## [What is expected]
Excluding pictures, retype the line with "450 Myung-Chul Jung and Kyung-Sun Lee" and each line that follows it to the end of the data below, word for word.
Records supplied Start Marker
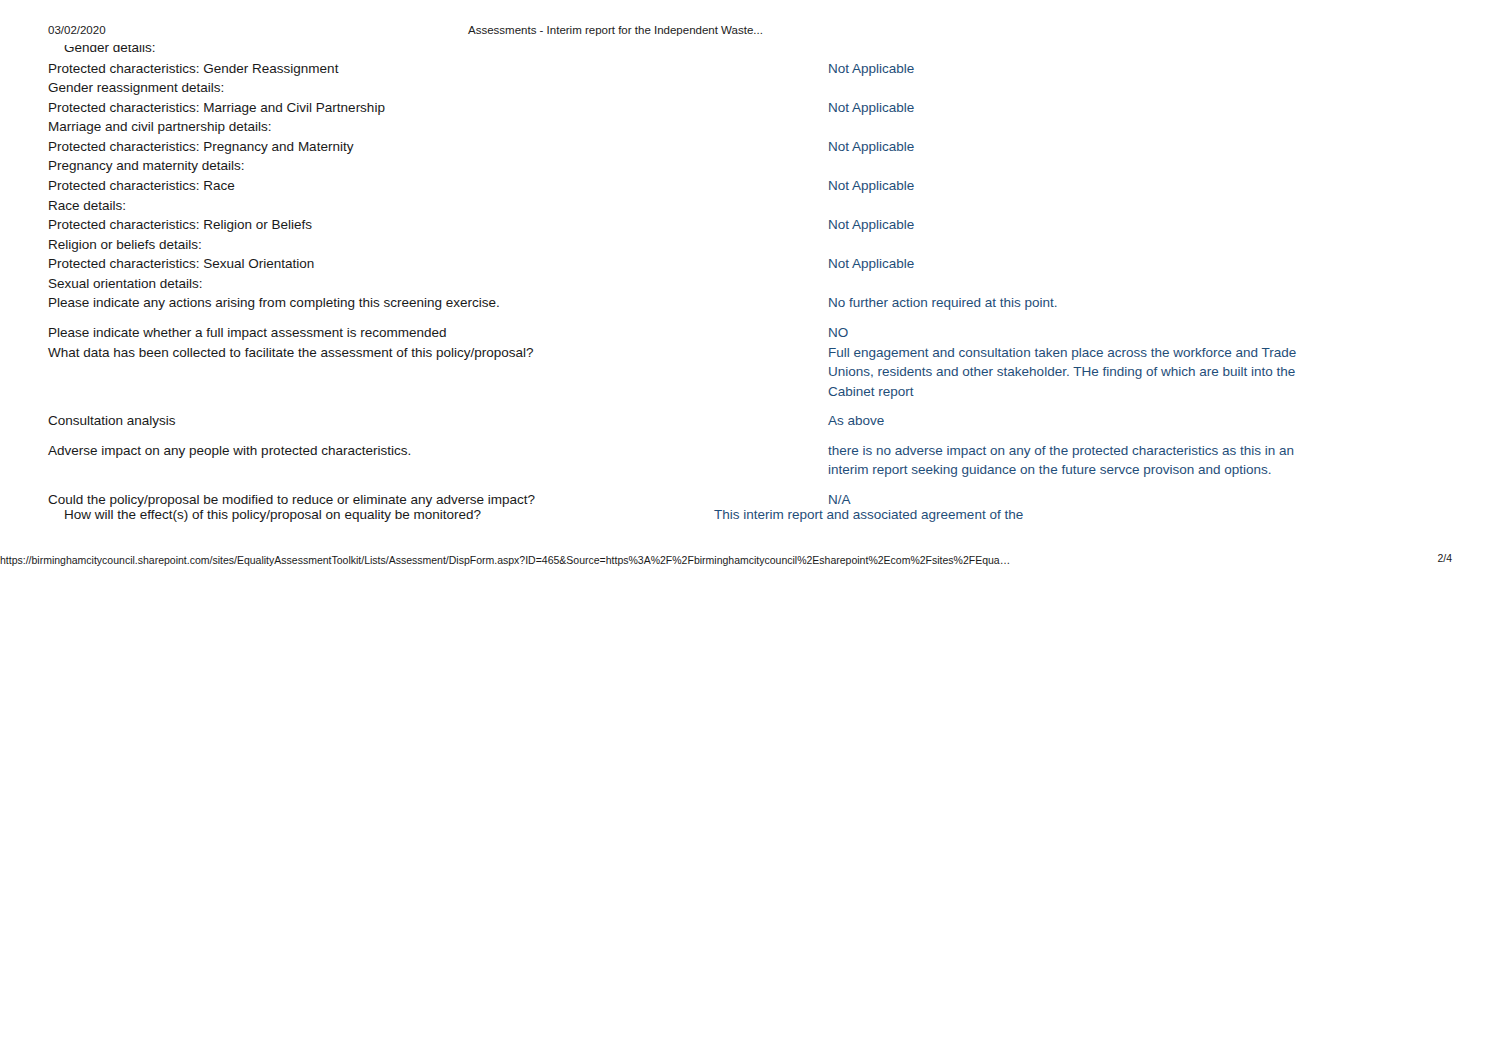03/02/2020
Assessments - Interim report for the Independent Waste...
Gender details:
| Protected characteristics: Gender Reassignment | Not Applicable |
| Gender reassignment details: | |
| Protected characteristics: Marriage and Civil Partnership | Not Applicable |
| Marriage and civil partnership details: | |
| Protected characteristics: Pregnancy and Maternity | Not Applicable |
| Pregnancy and maternity details: | |
| Protected characteristics: Race | Not Applicable |
| Race details: | |
| Protected characteristics: Religion or Beliefs | Not Applicable |
| Religion or beliefs details: | |
| Protected characteristics: Sexual Orientation | Not Applicable |
| Sexual orientation details: | |
| Please indicate any actions arising from completing this screening exercise. | No further action required at this point. |
| Please indicate whether a full impact assessment is recommended | NO |
| What data has been collected to facilitate the assessment of this policy/proposal? | Full engagement and consultation taken place across the workforce and Trade Unions, residents and other stakeholder. THe finding of which are built into the Cabinet report |
| Consultation analysis | As above |
| Adverse impact on any people with protected characteristics. | there is no adverse impact on any of the protected characteristics as this in an interim report seeking guidance on the future servce provison and options. |
| Could the policy/proposal be modified to reduce or eliminate any adverse impact? | N/A |
How will the effect(s) of this policy/proposal on equality be monitored?
This interim report and associated agreement of the
https://birminghamcitycouncil.sharepoint.com/sites/EqualityAssessmentToolkit/Lists/Assessment/DispForm.aspx?ID=465&Source=https%3A%2F%2Fbirminghamcitycouncil%2Esharepoint%2Ecom%2Fsites%2FEqua…
2/4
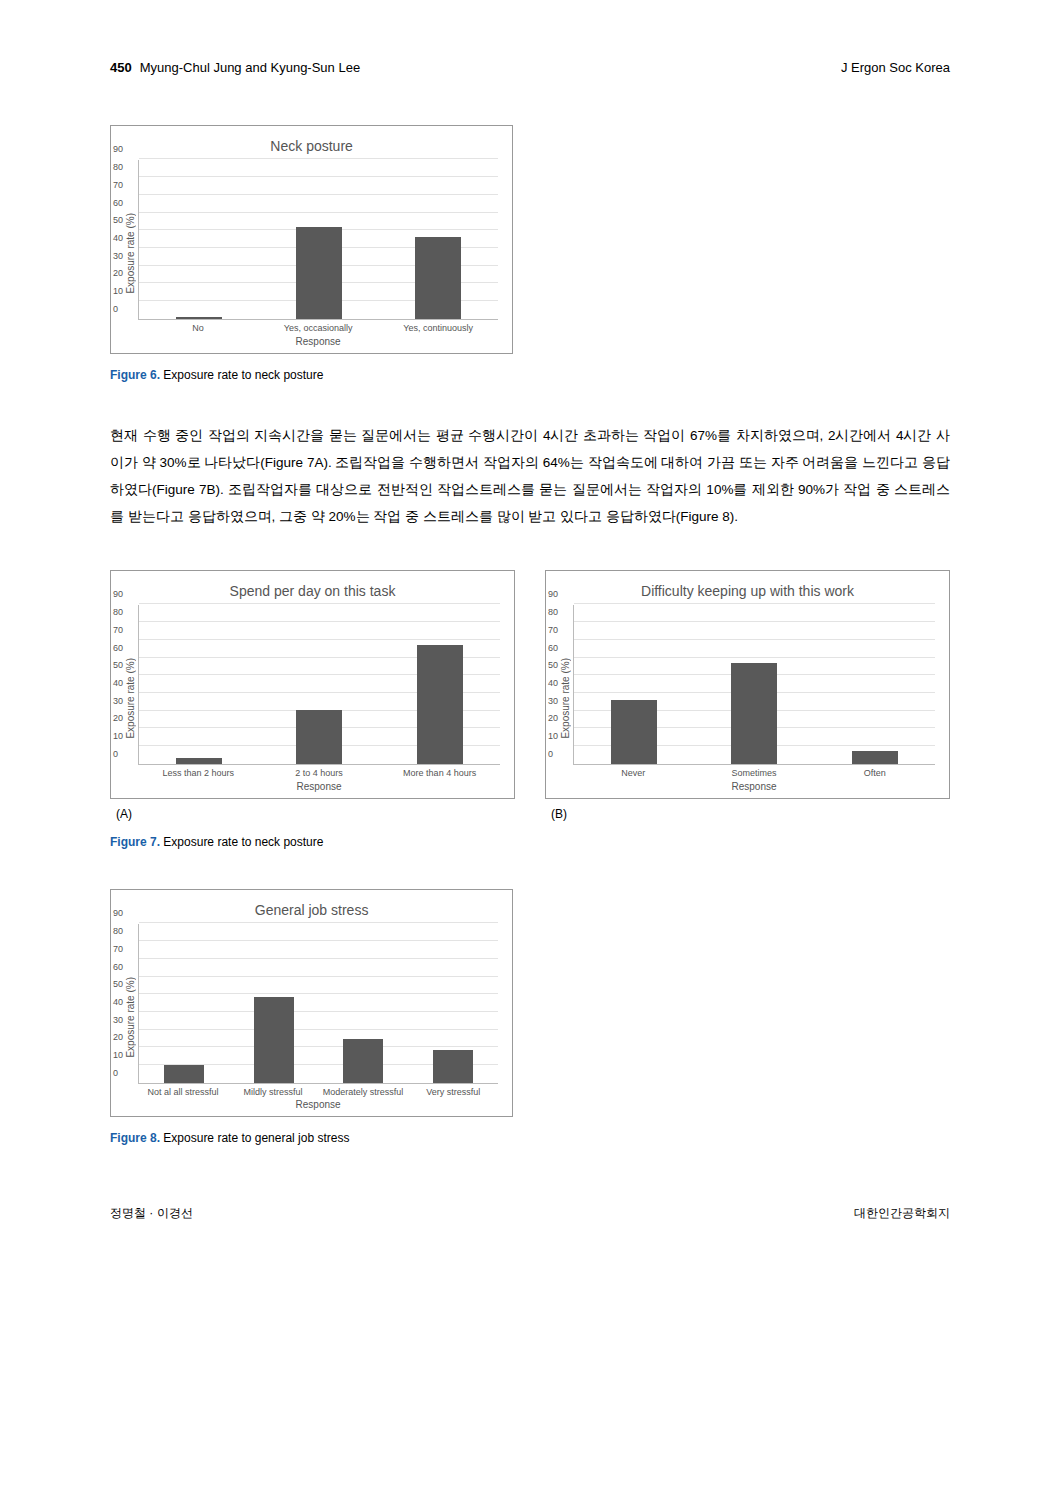450 Myung-Chul Jung and Kyung-Sun Lee
J Ergon Soc Korea
Neck posture
Exposure rate (%)
90
80
70
60
50
40
30
20
10 0
No Yes, occasionally Yes, continuously
Response
Figure 6. Exposure rate to neck posture
현재 수행 중인 작업의 지속시간을 묻는 질문에서는 평균 수행시간이 4시간 초과하는 작업이 67%를 차지하였으며, 2시간에서 4시간 사이가 약 30%로 나타났다(Figure 7A). 조립작업을 수행하면서 작업자의 64%는 작업속도에 대하여 가끔 또는 자주 어려움을 느낀다고 응답하였다(Figure 7B). 조립작업자를 대상으로 전반적인 작업스트레스를 묻는 질문에서는 작업자의 10%를 제외한 90%가 작업 중 스트레스를 받는다고 응답하였으며, 그중 약 20%는 작업 중 스트레스를 많이 받고 있다고 응답하였다(Figure 8).
Spend per day on this task
Exposure rate (%)
90
80
70
60
50
40
30
20
10 0
Less than 2 hours 2 to 4 hours More than 4 hours
Response
(A)
Difficulty keeping up with this work
Exposure rate (%)
90
80
70
60
50
40
30
20
10 0
Never Sometimes Often
Response
(B)
Figure 7. Exposure rate to neck posture
General job stress
Exposure rate (%)
90
80
70
60
50
40
30
20
10 0
Not al all stressful Mildly stressful Moderately stressful Very stressful
Response
Figure 8. Exposure rate to general job stress
정명철 · 이경선
대한인간공학회지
Records supplied End Marker
## [Task output]
450 Myung-Chul Jung and Kyung-Sun Lee
J Ergon Soc Korea
Neck posture
Exposure rate (%)
90
80
70
60
50
40
30
20
10 0
No Yes, occasionally Yes, continuously
Response
Figure 6. Exposure rate to neck posture
현재 수행 중인 작업의 지속시간을 묻는 질문에서는 평균 수행시간이 4시간 초과하는 작업이 67%를 차지하였으며, 2시간에서 4시간 사이가 약 30%로 나타났다(Figure 7A). 조립작업을 수행하면서 작업자의 64%는 작업속도에 대하여 가끔 또는 자주 어려움을 느낀다고 응답하였다(Figure 7B). 조립작업자를 대상으로 전반적인 작업스트레스를 묻는 질문에서는 작업자의 10%를 제외한 90%가 작업 중 스트레스를 받는다고 응답하였으며, 그중 약 20%는 작업 중 스트레스를 많이 받고 있다고 응답하였다(Figure 8).
Spend per day on this task
Exposure rate (%)
90
80
70
60
50
40
30
20
10 0
Less than 2 hours 2 to 4 hours More than 4 hours
Response
(A)
Difficulty keeping up with this work
Exposure rate (%)
90
80
70
60
50
40
30
20
10 0
Never Sometimes Often
Response
(B)
Figure 7. Exposure rate to neck posture
General job stress
Exposure rate (%)
90
80
70
60
50
40
30
20
10 0
Not al all stressful Mildly stressful Moderately stressful Very stressful
Response
Figure 8. Exposure rate to general job stress
정명철 · 이경선
대한인간공학회지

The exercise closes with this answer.